La commission mixte paritaire a également repris la décision du Sénat de supprimer la limitation des ventes judiciaires en gros par les courtiers de marchandises assermentés dans leur spécialité. La Chancellerie y a cependant apporté certains aménagements notables.

Le sixième point concerne les activités complémentaires des commissaires-priseurs judiciaires.

Afin d’éviter d’ouvrir ce que M. le garde des sceaux a appelé ici même, le 26 avril dernier, une « brèche dangereuse », la commission mixte paritaire n’a pas retenu le caractère « complémentaire » donné aux activités de transport de meubles, de presse, d’édition et de diffusion de catalogues que les sociétés commerciales pourront accomplir, permettant aux commissaires-priseurs judiciaires d’exercer une activité de ventes volontaires aux enchères publiques.

Enfin, le septième point a trait à la réforme du statut des courtiers de marchandises assermentés afin de l’actualiser et de l’adapter à la directive Services.

Les principales novations concernent respectivement le statut et le périmètre d’intervention des courtiers assermentés, l’organisation de la profession et la discipline de ses membres. Nous nous satisfaisons qu’ait été retenue une rédaction équilibrée, tenant compte de la spécificité de ces professionnels.

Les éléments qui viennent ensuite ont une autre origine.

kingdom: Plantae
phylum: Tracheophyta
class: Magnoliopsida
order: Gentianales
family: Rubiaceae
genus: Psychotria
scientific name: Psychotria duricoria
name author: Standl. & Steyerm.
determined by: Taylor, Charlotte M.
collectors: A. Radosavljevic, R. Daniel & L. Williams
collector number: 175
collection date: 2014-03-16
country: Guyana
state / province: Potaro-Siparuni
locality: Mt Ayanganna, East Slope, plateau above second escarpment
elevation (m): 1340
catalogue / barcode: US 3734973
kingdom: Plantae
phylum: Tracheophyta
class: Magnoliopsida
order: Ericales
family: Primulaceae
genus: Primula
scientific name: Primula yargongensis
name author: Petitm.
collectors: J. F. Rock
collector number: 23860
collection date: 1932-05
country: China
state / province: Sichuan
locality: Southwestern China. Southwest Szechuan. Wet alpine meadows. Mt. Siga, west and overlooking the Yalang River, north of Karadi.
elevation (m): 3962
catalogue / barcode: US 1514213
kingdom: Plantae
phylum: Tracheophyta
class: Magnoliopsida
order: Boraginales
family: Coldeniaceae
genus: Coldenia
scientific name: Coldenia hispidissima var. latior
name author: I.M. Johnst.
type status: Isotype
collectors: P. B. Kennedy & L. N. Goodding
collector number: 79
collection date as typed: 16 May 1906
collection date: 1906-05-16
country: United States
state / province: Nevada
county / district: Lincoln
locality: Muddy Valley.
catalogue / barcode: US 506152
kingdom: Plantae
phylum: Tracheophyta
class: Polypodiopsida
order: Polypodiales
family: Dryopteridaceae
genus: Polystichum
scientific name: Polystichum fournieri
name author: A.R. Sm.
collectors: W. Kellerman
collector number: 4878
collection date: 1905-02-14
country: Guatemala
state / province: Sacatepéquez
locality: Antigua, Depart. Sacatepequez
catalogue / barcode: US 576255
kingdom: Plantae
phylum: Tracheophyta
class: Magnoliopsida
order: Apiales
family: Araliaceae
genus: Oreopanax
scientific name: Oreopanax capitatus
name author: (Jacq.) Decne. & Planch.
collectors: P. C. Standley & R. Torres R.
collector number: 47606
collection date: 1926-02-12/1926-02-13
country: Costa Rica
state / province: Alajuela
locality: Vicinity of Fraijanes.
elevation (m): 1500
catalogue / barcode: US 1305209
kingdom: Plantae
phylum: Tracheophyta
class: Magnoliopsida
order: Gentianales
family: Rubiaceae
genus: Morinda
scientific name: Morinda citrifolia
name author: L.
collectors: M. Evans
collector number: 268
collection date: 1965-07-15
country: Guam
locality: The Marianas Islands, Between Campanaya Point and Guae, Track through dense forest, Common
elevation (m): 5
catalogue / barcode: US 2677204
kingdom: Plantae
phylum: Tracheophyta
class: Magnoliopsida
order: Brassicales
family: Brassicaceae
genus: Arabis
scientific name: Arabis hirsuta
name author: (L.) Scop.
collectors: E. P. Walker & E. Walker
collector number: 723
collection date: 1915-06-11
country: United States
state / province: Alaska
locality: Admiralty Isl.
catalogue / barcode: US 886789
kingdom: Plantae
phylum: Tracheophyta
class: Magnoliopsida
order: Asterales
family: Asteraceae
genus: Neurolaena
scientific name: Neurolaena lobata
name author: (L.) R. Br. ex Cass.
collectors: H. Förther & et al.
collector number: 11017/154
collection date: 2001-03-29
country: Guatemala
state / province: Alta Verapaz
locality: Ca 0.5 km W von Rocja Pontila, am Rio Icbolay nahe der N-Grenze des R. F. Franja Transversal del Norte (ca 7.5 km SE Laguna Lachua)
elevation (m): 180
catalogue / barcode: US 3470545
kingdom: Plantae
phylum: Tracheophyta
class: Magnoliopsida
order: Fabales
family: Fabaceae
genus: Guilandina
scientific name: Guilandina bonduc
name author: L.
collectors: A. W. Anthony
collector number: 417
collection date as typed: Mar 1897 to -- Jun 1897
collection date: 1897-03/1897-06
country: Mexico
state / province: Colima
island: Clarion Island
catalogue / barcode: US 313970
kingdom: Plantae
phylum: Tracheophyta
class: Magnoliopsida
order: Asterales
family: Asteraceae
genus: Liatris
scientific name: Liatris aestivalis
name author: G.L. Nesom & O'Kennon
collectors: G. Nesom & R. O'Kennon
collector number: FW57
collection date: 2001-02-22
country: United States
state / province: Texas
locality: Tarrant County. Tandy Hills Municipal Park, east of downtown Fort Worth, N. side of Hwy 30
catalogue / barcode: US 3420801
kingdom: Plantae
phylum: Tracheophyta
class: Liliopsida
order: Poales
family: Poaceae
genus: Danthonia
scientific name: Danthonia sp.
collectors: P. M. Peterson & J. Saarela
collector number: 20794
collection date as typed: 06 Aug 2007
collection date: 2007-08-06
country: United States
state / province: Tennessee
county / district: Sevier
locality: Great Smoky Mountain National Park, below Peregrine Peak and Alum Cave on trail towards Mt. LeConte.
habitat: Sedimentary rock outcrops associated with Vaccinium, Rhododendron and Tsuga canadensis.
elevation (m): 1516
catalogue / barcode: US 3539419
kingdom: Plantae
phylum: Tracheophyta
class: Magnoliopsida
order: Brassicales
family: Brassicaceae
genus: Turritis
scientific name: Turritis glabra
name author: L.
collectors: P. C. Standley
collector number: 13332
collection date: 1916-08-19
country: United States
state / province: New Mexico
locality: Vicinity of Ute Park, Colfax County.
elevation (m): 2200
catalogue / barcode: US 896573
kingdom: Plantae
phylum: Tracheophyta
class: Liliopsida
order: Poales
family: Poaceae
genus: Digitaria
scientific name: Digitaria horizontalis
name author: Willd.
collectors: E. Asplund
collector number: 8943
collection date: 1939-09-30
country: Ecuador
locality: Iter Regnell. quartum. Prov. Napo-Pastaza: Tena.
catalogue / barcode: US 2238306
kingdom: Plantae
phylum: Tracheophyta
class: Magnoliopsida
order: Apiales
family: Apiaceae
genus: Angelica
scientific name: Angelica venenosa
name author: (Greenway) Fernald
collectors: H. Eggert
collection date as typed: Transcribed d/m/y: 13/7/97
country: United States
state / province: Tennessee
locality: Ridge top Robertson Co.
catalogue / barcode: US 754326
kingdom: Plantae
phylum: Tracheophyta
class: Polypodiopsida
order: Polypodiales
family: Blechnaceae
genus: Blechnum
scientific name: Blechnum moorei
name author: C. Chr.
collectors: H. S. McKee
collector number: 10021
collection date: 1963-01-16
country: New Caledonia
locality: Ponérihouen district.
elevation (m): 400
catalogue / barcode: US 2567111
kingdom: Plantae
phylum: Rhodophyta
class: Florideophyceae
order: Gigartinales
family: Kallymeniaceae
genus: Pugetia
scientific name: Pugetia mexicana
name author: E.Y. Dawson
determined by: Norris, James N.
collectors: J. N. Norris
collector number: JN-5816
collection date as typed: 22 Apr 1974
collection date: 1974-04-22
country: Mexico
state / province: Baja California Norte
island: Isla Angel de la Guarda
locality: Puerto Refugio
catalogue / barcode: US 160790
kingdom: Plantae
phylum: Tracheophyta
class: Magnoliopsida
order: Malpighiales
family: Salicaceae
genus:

Je tiens à cet instant à saluer, pour la grande qualité de leur travail, M. Jean-Jacques Hyest, ainsi que le rapporteur de la proposition de loi Marie-Hélène Des Esgaulx.

Incontestablement, la proposition de loi a connu des évolutions qui permettent d’aller plus loin dans la rénovation du régime des ventes volontaires. Conscient par ailleurs que la Commission européenne se montre très attentive au calendrier de son examen parlementaire et à son contenu, le groupe de l’UMP votera avec conviction en faveur de ce texte, porteur d’une réforme approfondie et nécessaire.